## WORK TASK
Pick up the cheese-making forum thread below after its final reply and write the next posts.

## SUPPLIED PASSAGE

=======

# Making Cheese



## HappyJoy (Nov 24, 2015)

Ugh, I feel like a cornball with that title.

I've recently begun a journey as a cheese maker. Very, very new at this.  I've made mozzarella, ricotta and have just invested in building a cheese cave and am on my first week (of 16 weeks) to aging Emmentaler (swiss) cheese.  

I have the patience of a gnat, I'm pretty sure I did a couple of things wrong but won't find out until Spring.  

Ignore this thread at your leisure.


----------



## Pogo (Nov 24, 2015)

HappyJoy said:


> Ugh, I feel like a cornball with that title.
> 
> I've recently begun a journey as a cheese maker. Very, very new at this.  I've made mozzarella, ricotta and have just invested in building a cheese cave and am on my first week (of 16 weeks) to aging Emmentaler (swiss) cheese.
> 
> ...



Let me know when you get to Gouda


----------



## Luddly Neddite (Nov 24, 2015)

Gnat?

A new kind of cheese? 

Cornball? Another really great variety? 

Might not be the time or place but tofu is a really healthy cheese. Same principle but made from soy beans. Not that I would even consider making my own but tofu is good food. 

Seriously - a long time ago, I decided that food should be an adventure and it led me to becoming vegetarian and finally really enjoying food. About your cheese - have fun and see where it takes you. 

When its time for a tasting party, I'll bring the wine.

=======

## DATA SUPPLIED
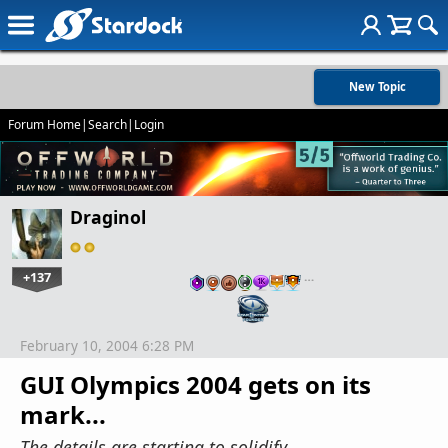
New Topic
Forum Home
|
Search
|
Login
Draginol
+137
…
February 10, 2004 6:28 PM
GUI Olympics 2004 gets on its
mark...
The details are starting to solidify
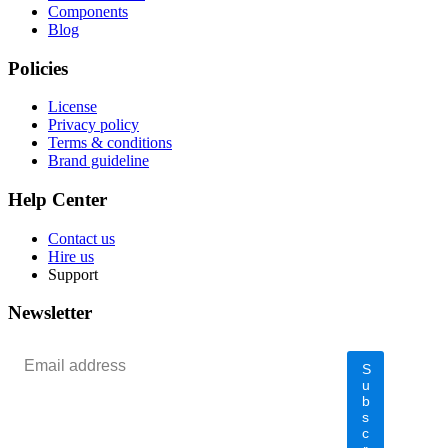
Components
Blog
Policies
License
Privacy policy
Terms & conditions
Brand guideline
Help Center
Contact us
Hire us
Support
Newsletter
S
u
b
s
c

=======

## WRITTEN RESPONSE
----------



## HappyJoy (Nov 24, 2015)

OMG, I was just looking at that today.  A lot of pouring off whey readding water while maintaining temperature....sounds like a pain in the ass and I just want to be sure I have the basics right right.  I was thinking about doing parmesan next but I think the wait will kill me.


----------



## HappyJoy (Nov 24, 2015)

Luddly Neddite said:


> Gnat?
> 
> A new kind of cheese?
> 
> ...



I hear you, whenever I cook my own food I tend to go more vegetarian (ignore the pot roast in my slow cooker) and at the very least whether it's meat or not it always tends to be healthier.  

Tofu....hmmm, that sounds interesting to make.  Here is a recipe and it does appear to be akin to making cheese:

How to Make Tofu | Homemade Tofu | Tips for Making Tofu

Now....if you're making your own tofu, you are or should be committed. I think I'm going to try this.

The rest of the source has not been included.